Dans le désert cinématographique de l’Afghanistan, Salim Shaheen (à gauche) détonne avec 110 films à son actif. | Pyramide Films

Salim Shaheen, le personnage principal du documentaire « Nothingwood », est à la fois un prince de la série Z, un grand cinéaste afghan, dans un pays où la production cinématographique est plus que minime, et le réalisateur le plus prolifique au monde. Ce Ed Wood afghan a 110 films à son compteur. Dans les périodes fastes, il en tourne une dizaine par an. Les Américains ont Hollywood, les Indiens, Bollywood, et les Nigérians, Nollywood. Salim Shaheen est le roi de cette minuscule industrie qu’il a baptisée « Nothingwood ». La Française Sonia Kronlund, productrice de l’émission « Les pieds sur terre » sur France Culture, saisit dans son film la personnalité de celui dont les « superproductions » coûtent 10 000 euros : le caméraman et monteur reçoit 100 dollars par mois, et certains acteurs paient pour y figurer, afin d’inscrire sur leur CV qu’ils ont été les héros d’un film.

« Salim Shaheen se pose en homme d’honneur, qui n’a peur de rien. En matière de sécurité, c’est ingérable : il y a des risques d’attentats et de kidnappings d’étrangers…  » Sonia Kronlund

La documentariste s’est rendue pour la première fois en Afghanistan en 2000 pour l’émission de France Culture « Surpris par la nuit ». « C’était à l’époque des talibans, avec un visa de l’État islamique d’Afghanistan, se souvient-elle. C’était avant que les bouddhas n’explosent. Il était interdit de filmer des êtres vivants. Du coup, à la télévision on ne pouvait voir que des rivières ou des montagnes. Pourtant, régulièrement, des talibans m’arrêtaient pour me demander de les prendre en photo. »

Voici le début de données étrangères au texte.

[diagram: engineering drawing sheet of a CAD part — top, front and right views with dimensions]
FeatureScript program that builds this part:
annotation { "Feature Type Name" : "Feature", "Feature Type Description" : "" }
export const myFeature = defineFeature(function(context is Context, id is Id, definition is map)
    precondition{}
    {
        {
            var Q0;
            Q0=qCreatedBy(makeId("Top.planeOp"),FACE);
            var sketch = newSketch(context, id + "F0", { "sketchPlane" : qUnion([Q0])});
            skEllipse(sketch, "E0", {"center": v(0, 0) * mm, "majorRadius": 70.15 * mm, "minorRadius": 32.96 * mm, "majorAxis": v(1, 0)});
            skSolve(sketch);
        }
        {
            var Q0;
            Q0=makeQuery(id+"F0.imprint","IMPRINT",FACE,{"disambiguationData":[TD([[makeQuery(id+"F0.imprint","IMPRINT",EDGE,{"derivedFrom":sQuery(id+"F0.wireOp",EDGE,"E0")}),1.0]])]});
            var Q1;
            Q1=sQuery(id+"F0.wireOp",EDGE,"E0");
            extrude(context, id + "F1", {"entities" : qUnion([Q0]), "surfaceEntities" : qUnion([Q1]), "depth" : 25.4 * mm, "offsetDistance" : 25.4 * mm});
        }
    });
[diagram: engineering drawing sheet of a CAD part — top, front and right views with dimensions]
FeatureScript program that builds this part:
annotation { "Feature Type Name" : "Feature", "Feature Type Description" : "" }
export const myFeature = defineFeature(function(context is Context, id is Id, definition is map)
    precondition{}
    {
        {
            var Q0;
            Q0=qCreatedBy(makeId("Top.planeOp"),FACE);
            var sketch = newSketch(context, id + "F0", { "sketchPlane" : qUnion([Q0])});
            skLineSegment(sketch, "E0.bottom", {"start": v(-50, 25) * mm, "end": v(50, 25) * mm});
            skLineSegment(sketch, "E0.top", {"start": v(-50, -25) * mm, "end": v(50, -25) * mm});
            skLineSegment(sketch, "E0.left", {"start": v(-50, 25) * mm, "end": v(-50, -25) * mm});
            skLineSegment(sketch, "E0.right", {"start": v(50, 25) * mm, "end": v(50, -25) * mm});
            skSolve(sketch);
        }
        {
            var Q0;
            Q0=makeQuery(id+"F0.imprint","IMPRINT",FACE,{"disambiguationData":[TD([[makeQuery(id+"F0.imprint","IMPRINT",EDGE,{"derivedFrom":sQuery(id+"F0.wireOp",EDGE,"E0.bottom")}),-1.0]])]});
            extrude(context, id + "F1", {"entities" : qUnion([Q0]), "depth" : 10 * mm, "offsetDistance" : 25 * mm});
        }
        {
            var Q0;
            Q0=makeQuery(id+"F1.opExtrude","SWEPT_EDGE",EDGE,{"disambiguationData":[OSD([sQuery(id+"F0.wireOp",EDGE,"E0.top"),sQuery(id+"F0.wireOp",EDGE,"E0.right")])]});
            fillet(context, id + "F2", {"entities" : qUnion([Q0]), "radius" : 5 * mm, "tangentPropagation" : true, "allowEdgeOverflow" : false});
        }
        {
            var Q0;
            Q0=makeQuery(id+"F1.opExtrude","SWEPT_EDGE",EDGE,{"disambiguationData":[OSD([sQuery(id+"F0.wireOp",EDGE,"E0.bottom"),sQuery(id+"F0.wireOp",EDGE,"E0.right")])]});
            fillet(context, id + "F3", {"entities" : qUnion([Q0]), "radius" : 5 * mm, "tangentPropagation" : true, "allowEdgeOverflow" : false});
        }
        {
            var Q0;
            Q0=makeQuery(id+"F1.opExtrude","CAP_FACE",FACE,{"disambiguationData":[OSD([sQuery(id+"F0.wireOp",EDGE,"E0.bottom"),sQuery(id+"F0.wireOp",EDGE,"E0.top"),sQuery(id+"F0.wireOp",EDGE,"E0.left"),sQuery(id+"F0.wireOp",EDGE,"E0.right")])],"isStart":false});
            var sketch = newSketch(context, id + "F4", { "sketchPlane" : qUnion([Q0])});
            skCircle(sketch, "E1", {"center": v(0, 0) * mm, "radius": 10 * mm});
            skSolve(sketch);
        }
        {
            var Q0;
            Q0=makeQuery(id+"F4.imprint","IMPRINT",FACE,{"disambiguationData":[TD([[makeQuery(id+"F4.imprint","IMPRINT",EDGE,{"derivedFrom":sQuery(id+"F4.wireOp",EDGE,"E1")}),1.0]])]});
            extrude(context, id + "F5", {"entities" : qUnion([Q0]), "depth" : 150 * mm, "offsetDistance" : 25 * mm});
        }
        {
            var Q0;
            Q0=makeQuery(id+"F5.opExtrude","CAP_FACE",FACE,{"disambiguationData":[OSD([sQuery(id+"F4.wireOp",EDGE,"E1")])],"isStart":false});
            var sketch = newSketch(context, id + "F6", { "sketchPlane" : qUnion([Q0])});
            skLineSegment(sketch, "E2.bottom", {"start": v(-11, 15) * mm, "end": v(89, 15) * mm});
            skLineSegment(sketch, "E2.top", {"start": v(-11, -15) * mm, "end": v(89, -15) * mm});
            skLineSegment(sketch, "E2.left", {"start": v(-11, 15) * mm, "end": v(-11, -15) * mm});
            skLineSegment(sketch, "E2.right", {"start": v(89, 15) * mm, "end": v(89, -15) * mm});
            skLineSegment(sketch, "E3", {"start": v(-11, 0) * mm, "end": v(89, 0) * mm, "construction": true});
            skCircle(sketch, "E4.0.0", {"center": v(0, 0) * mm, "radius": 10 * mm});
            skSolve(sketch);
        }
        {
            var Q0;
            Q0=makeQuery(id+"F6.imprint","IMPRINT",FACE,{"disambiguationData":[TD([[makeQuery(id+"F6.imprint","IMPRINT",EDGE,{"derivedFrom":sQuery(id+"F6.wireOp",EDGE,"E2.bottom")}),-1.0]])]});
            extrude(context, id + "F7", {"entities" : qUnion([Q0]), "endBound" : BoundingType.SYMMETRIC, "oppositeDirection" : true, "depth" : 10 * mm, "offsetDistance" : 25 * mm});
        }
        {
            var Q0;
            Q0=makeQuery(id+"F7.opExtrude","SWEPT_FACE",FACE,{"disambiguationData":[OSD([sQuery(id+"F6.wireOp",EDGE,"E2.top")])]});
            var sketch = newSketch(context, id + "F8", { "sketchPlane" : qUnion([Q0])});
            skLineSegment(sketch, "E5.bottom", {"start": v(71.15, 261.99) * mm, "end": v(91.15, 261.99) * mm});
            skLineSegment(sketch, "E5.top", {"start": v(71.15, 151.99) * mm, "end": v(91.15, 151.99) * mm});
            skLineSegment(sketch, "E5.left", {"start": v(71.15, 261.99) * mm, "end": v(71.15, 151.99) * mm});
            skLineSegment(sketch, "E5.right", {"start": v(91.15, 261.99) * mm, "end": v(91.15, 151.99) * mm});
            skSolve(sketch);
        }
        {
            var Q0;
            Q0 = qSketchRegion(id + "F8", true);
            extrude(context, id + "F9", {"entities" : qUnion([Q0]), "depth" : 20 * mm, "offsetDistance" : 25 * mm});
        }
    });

Quelques années plus tard, Sonia Kronlund découvre l’existence de Salim Shaheen grâce au romancier franco-afghan Atiq Rahimi, qui lui offre des DVD de plusieurs de ses films. La signature du réalisateur est reconnaissable entre mille : un mélange de scènes d’action, de blagues, de chansons et de chorégraphies, une mise en scène qui relève du bricolage, une croyance réelle dans le pouvoir du cinéma d’offrir une alternative au chaos régnant au moins depuis l’invasion soviétique de l’Afghanistan, en 1979.

« J’ai effectué des repérages en février 2013 et j’ai tourné durant l’été puis l’hiver 2015, explique la réalisatrice. Salim Shaheen se pose en homme d’honneur, qui n’a peur de rien. En matière de sécurité, c’est ingérable : il y a des risques d’attentats et de kidnappings d’étrangers, qui sont très nombreux. »

NOTHINGWOOD, Bande annonce, sortie le 14-06-17

L’aventure cinématographique entre Salim Shaheen et Sonia Kronlund ne s’est pas interrompue à la fin du tournage. En mai dernier, à Cannes, Nothingwood était présenté à la Quinzaine des réalisateurs. Salim Shaheen a affiché une aisance innée, conscient de représenter un cinéma jusqu’ici absent du plus grand festival du monde. « Il s’est comporté comme si cela était naturel », ajoute Sonia Kronlund. Surtout, il a été entouré de ceux dont la cinéphilie n’était pas éloignée de la sienne. « Il a pu faire des interviews avec des Iraniens et des Indiens, car sa culture est proche de celle de ces deux pays. Il a grandi avec leurs films. »

« Nothingwood », documentaire de Sonia Kronlund. 1 h 25. En salle le 14 juin.